LALAT mengerubungi kaki petatar-petatar SDN 2 Kaburan, ketika lagu Indonesia Raya disenandungkan secara lirih oleh seluruh peserta upacara. Apalagi Adel dan tiga temannya yang sama-sama tidak mengenakan sepatu. Pakai sandal jepit saja. Seorang anak lelaki berpakaian putih kumal, celana merah tanpa ikat pinggang, dan agak kurus, terlihat memaksakan diri menegapkan badan. Lalat dan semut menjalari kakinya yang hanya dibungkus sandal jepit oranye.
Hari itu, anak-anak masih belajar di bawah tenda itu. Beratapkan terpal, bertiang kayu bulat, dan beralaskan tanah. Upacara bendera dilaksanakan ala kadarnya. Murid-murid yang jadi petugas upacara kagok, antara menyesuaikan diri dengan lapangan yang permukaan tanahnya tidak rata dan kurangnya persiapan teknis pelaksanaan upacara. Saat belajar pun, mereka harus selalu memastikan meja tidak bergoyang, karena memang diletakkan di atas permukan tanah yang tak rata.
SDN 2 Kaburan menyimpan sejarah panjang. Perpindahan bangunan sekolah ini tidak sekali dua kali, tetapi sudah berkali-kali. Murid-murid pun sudah makan asam garam pindah tempat bersekolah.
Kepala SDN 2 Kaburan, Nani, saat diwawancarai Kalteng Pos usai memimpin upacara bercerita, murid-murid sudah sering berpindah-pindah tempat belajar sejak kurang lebih empat tahun terakhir. Semula, proses belajar mengajar dilaksanakan di bangunan sekolah yang letaknya berada di pinggir Sungai Kapuas. Beberapa kilometer dari jalan utama perdesaan dan berjarak 10 kilometer dari lokasi sekolah sekarang.

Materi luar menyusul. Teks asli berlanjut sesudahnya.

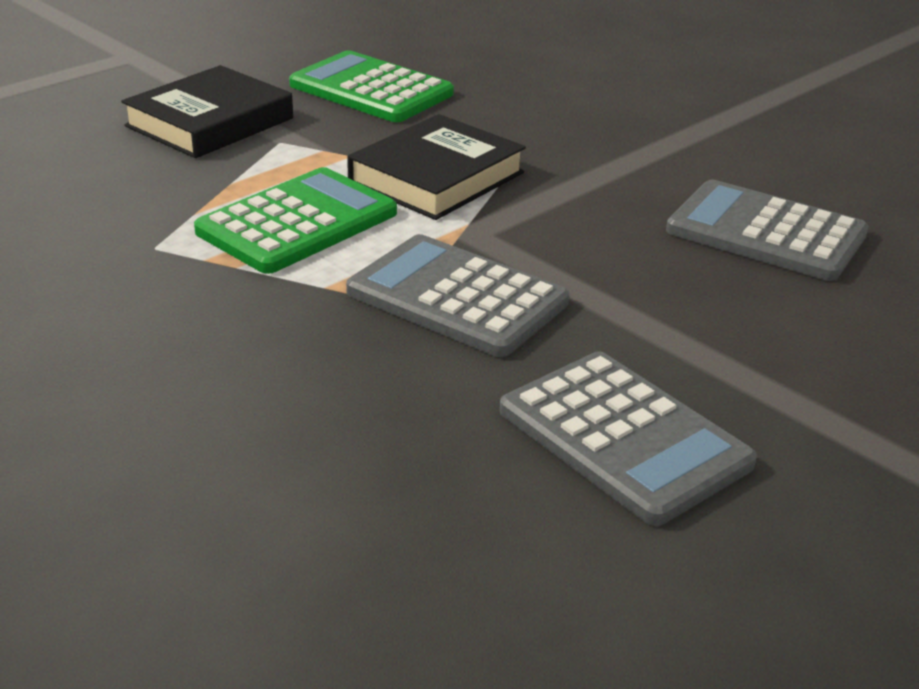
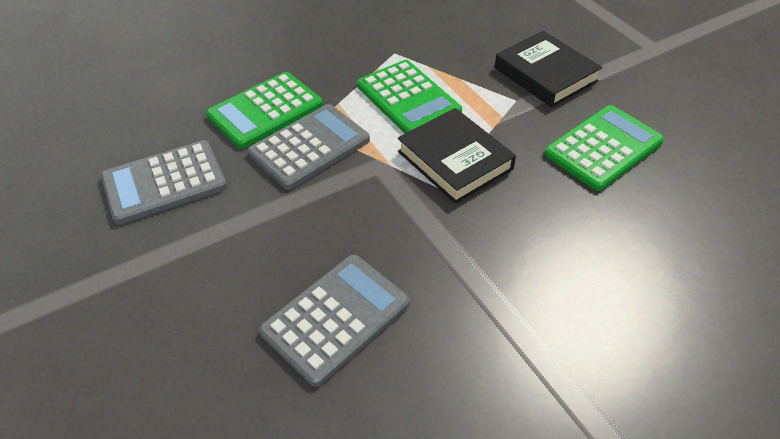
camera: 105 degrees right, 15 degrees up
none -> green calculator [206,72,323,149]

Namun, bangunan sekolah yang sudah eksis sejak 2010 itu terpaksa ditinggalkan karena sering dilanda banjir. Tak hanya itu, lokasi sekitar sekolah juga sudah ditinggalkan penduduk yang jumlahnya lebih dari 110 kepala keluarga. Penduduk setempat berangsur-angsur meninggalkan permukiman itu sejak 2018, dan hampir sudah tidak ada penduduk lagi sejak 2020.
“Di sana (bangunan sekolah lama beserta perumahan penduduk sekitar, red) sering banjir, setahun bisa sampai lima kali,” ucap wanita kelahiran 1971 itu.
Akibat bencana banjir yang sering terjadi, Kepala Desa Kaburan yang menjabat saat itu mengusulkan ke Dinas Sosial Kabupaten Kapuas agar warga desa setempat direlokasi. Pembangunan rumah relokasi pun dimulai tahun 2017.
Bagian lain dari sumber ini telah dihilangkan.